I'm always happy to discuss to a point but most of it would just be boring stuff.



It may be unrelated to your work, but from your personal experience, how bad is the whole spying on civilians thing out of 1 to 10


Depends on who you ask of course.

The IC consists of:

-16 domestic partners (CIA, FBI, US Army, US Navy, NSA etc...),

-Five Eyes (Canada, UK, Australia, NZ, US),

-NATO,

-Whatever non-NATO intelligence service we are working with internationally as a coalition partner, or Major non-Nato Ally (MNNA) Singapore is a great example here.

So your question is better asked: Which civilians does the IC track, for what period of time, based on what requirement, using what tools?

"Dragnet" surveillance is kind of a misnomer. If data is created and stored somewhere, even on a private server in your basement, then the IC might have an interest in knowing what and where that data is. This exists in the form of the Warrants and National Security Letter process, or many other processes wherein private data becomes public via national security interest. However, until the IC actually begins investigating and (depending on jurisdiction) has an analyst look at that information for a specific intelligence requirement - it isn't technically "collected" - which is important legally but doesn't make a difference to most people.

The IC at it's most effective, using international treaties and a combination of Title 50 and Title 10 authorities, could find anyone, anywhere, anytime in the world and then could arrest/capture that person without firing a shot within lets say a week. That's the service guarantee that the IC provides to presidents and world leaders. However those ops cost MILLIONS to do and with hundreds of people. That kind of effort is for someone who is legitimately an imminent mortal threat to someone from the above coalition.

7.999M of the 8 Billion world citizens are so uninteresting in this context that they are not worth the time of a GS-13 analyst or case officer/agent making $120k/yr.

Any information/data you produce that is stored somewhere, or recoverable can be "collected" should you be involved in something that the Five Eyes determines is a threat.

So it's much like Capitalism: in the background and present always, able to do productive, positive things and operate effectively and efficiently BUT over the long run, generally is there to maintain power structures that exist, keeping adversarial organizations in a box on behalf of the ruling elite.

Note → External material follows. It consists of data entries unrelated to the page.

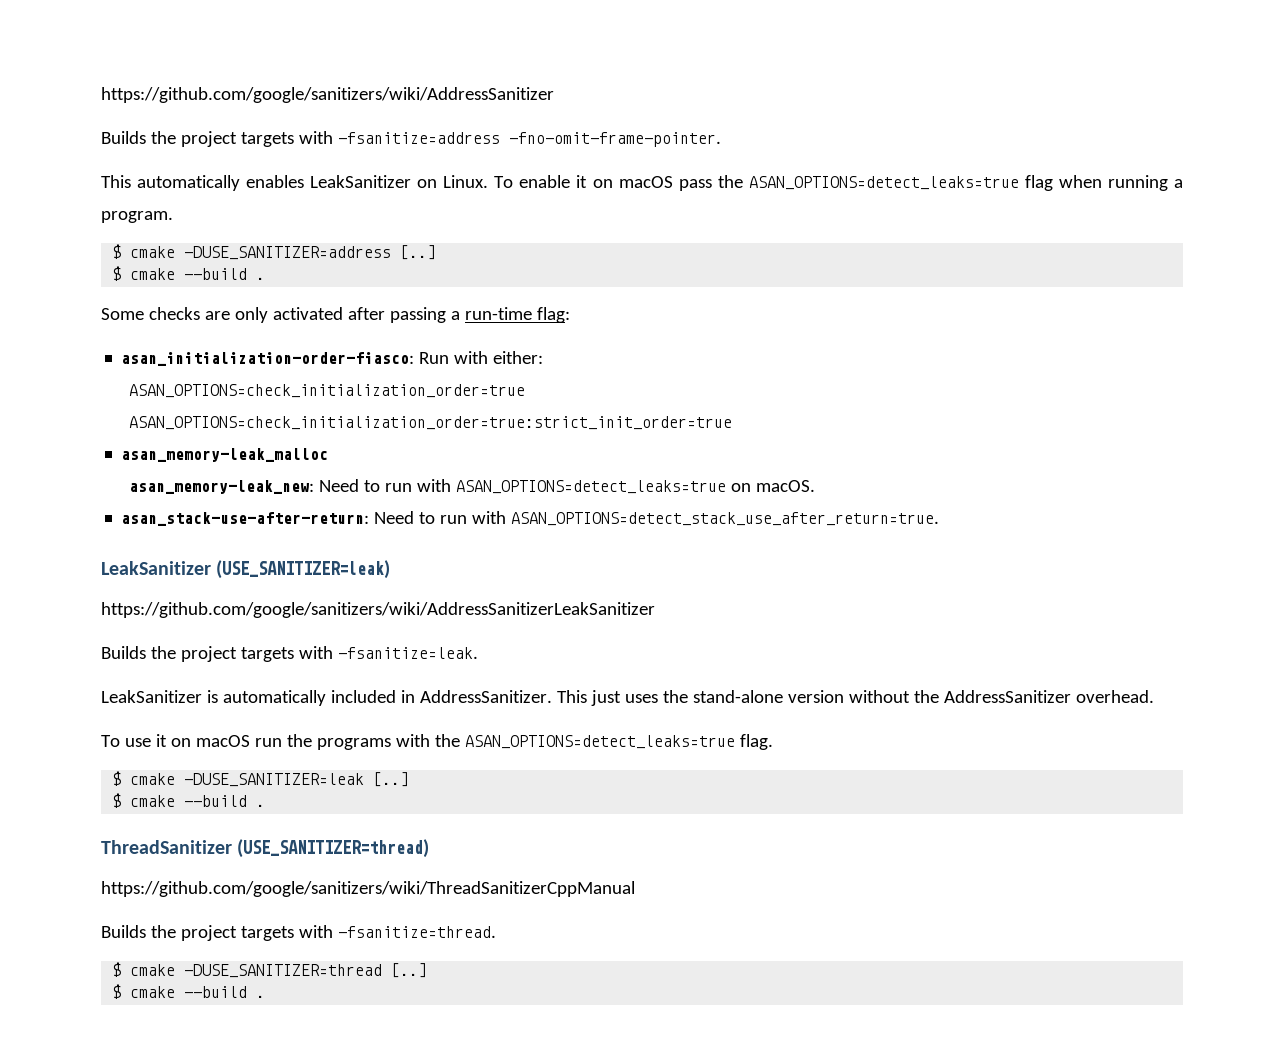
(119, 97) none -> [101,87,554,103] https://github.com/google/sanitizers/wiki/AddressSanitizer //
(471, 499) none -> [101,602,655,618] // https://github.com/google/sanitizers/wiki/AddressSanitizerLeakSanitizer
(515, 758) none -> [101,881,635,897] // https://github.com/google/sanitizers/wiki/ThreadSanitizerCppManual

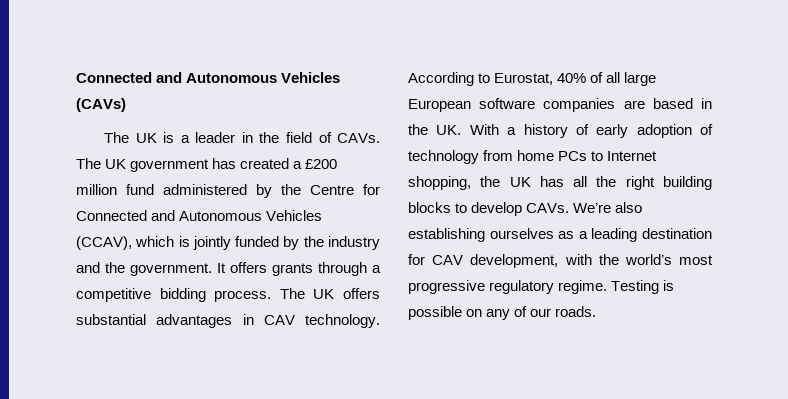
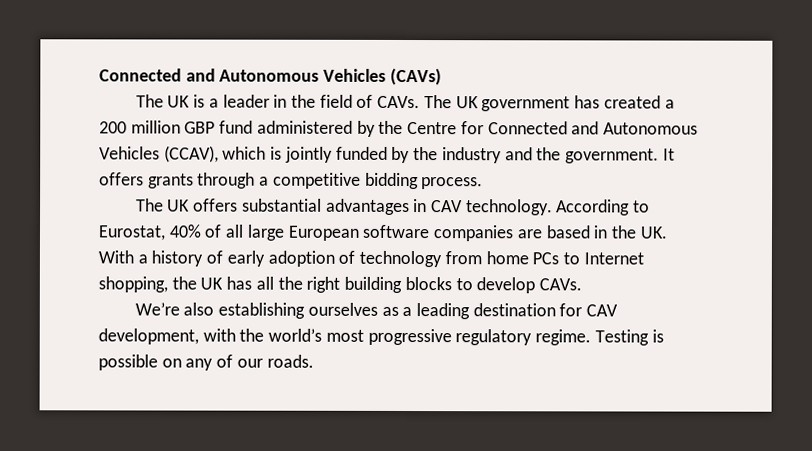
[305,159,338,169] [76,184,117,195] £200 million -> [99,120,216,134] 200 million GBP
(272, 296) none -> (484, 183) //
(570, 208) none -> (582, 284) //

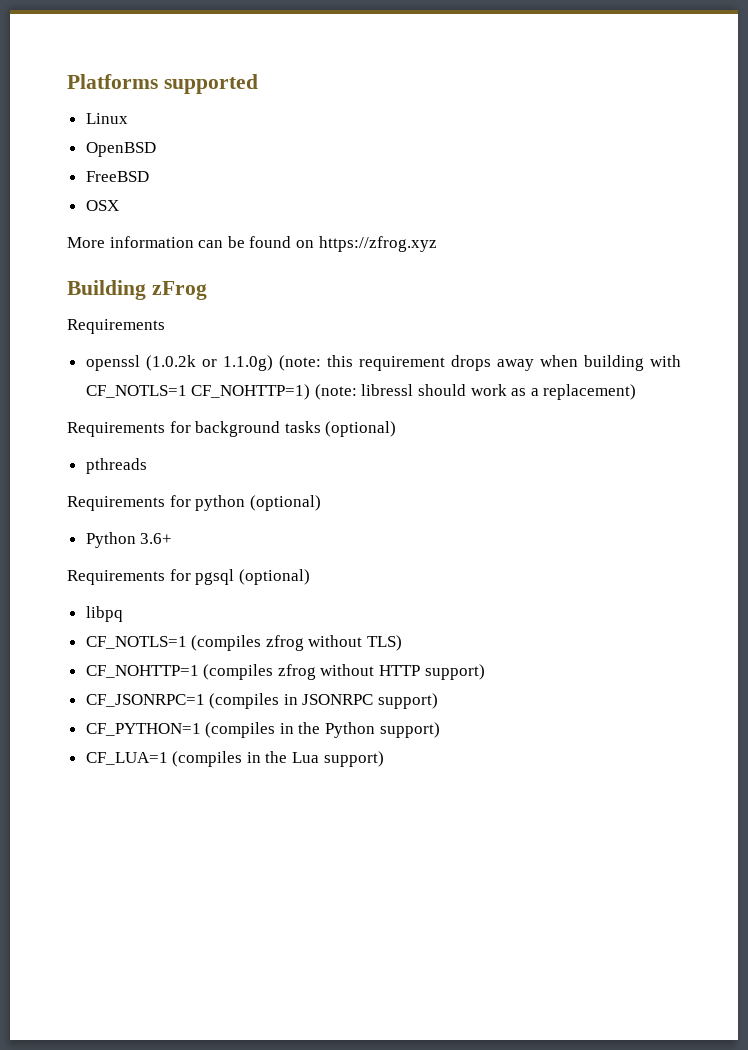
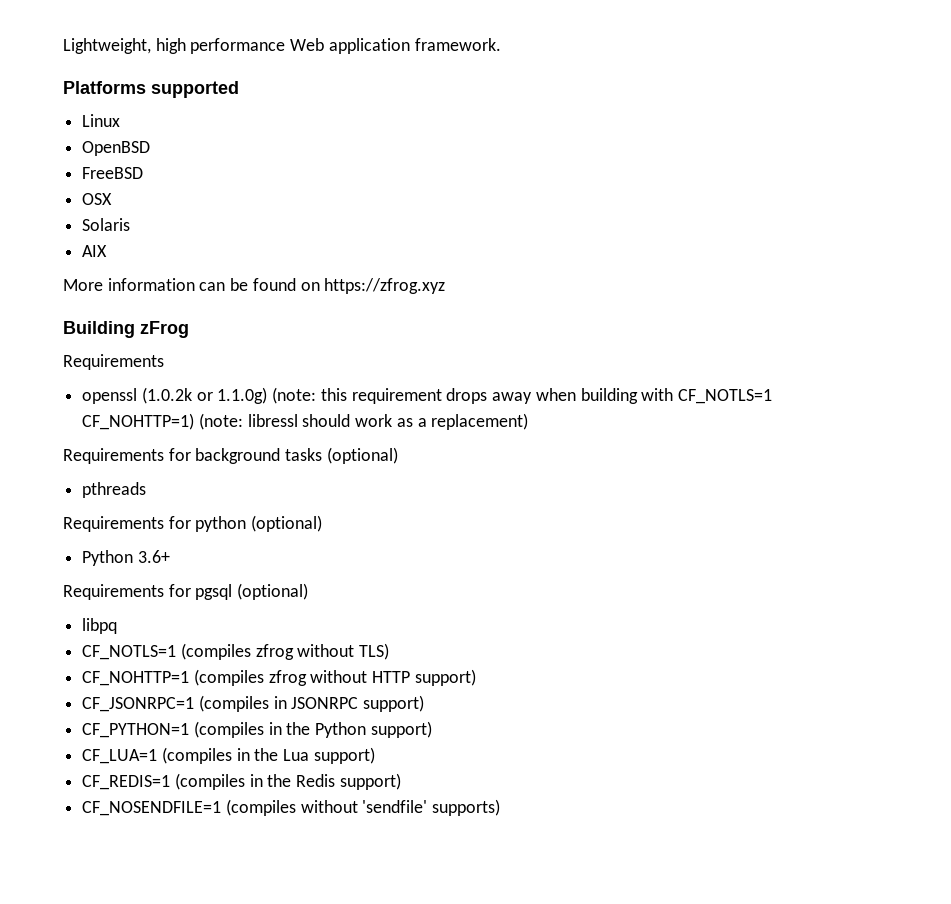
(67, 81) none -> [63,38,501,54] Lightweight, high performance Web application framework. //
(119, 205) none -> [82,218,131,231] [82,245,108,257] // Solaris // AIX
(384, 759) none -> [82,773,401,790] [82,799,501,816] // CF_REDIS=1 (compiles in the Redis support) // CF_NOSENDFILE=1 (compiles without 'sendfile' supports)

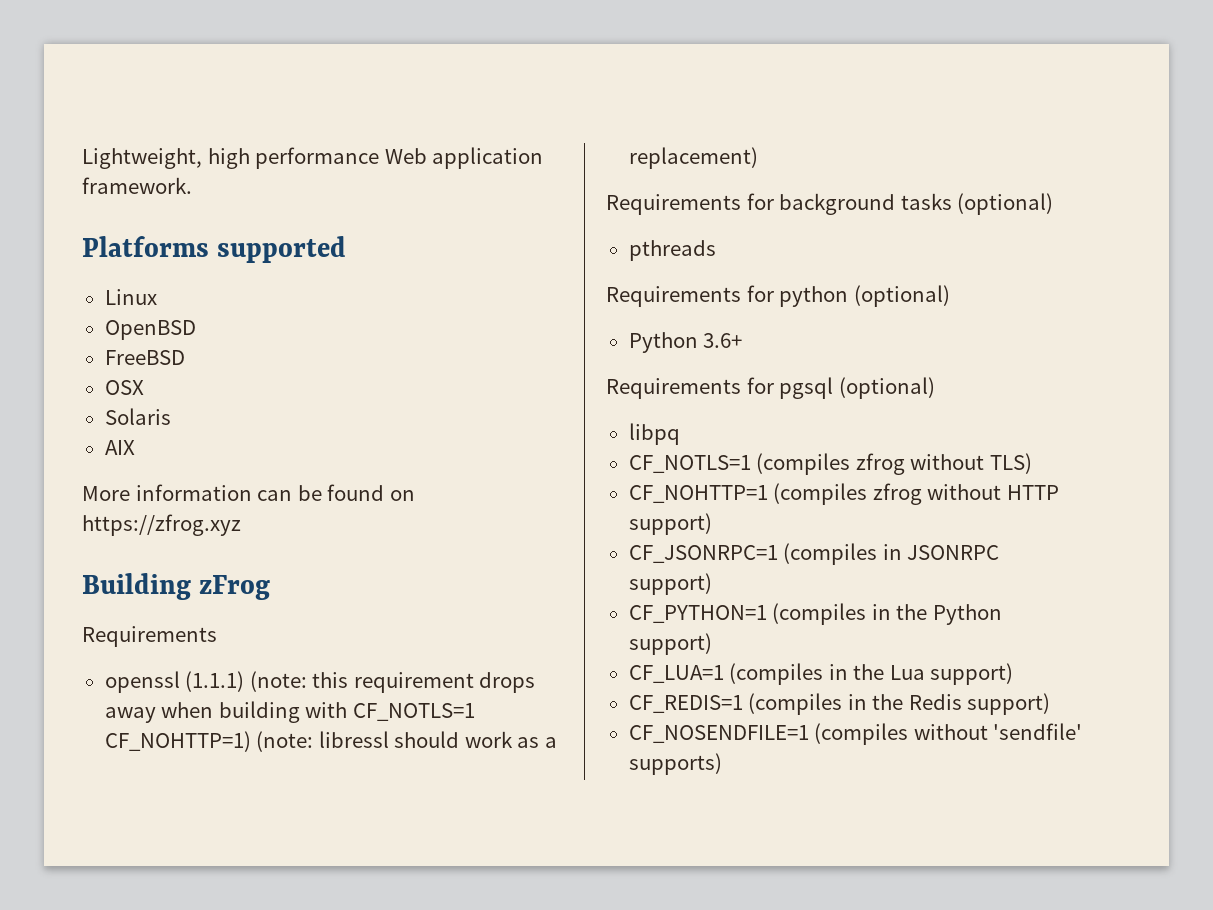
[141,387,268,404] (1.0.2k or 1.1.0g) -> [185,671,245,692] (1.1.1)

So for most citizens the "spying" is neutral and invisible and keeps the world running within the law/power structure as it is built - which, depending on which side you're on can be great or terrifying. As with anything that powerful though, has a tendency to crush and run over a lot of things unintentionally too.

So if your perspective is that the EXISTENCE of such an organization is itself a threat then you'd rank it 10/10

If you're wondering what the chances of being directly and individually oppressed by "spying" from the IC, I'd rank it 0/10 unless you're an international criminal of some sort.

The more interesting question to me is: What are lawmakers and elected officials asking the IC to do?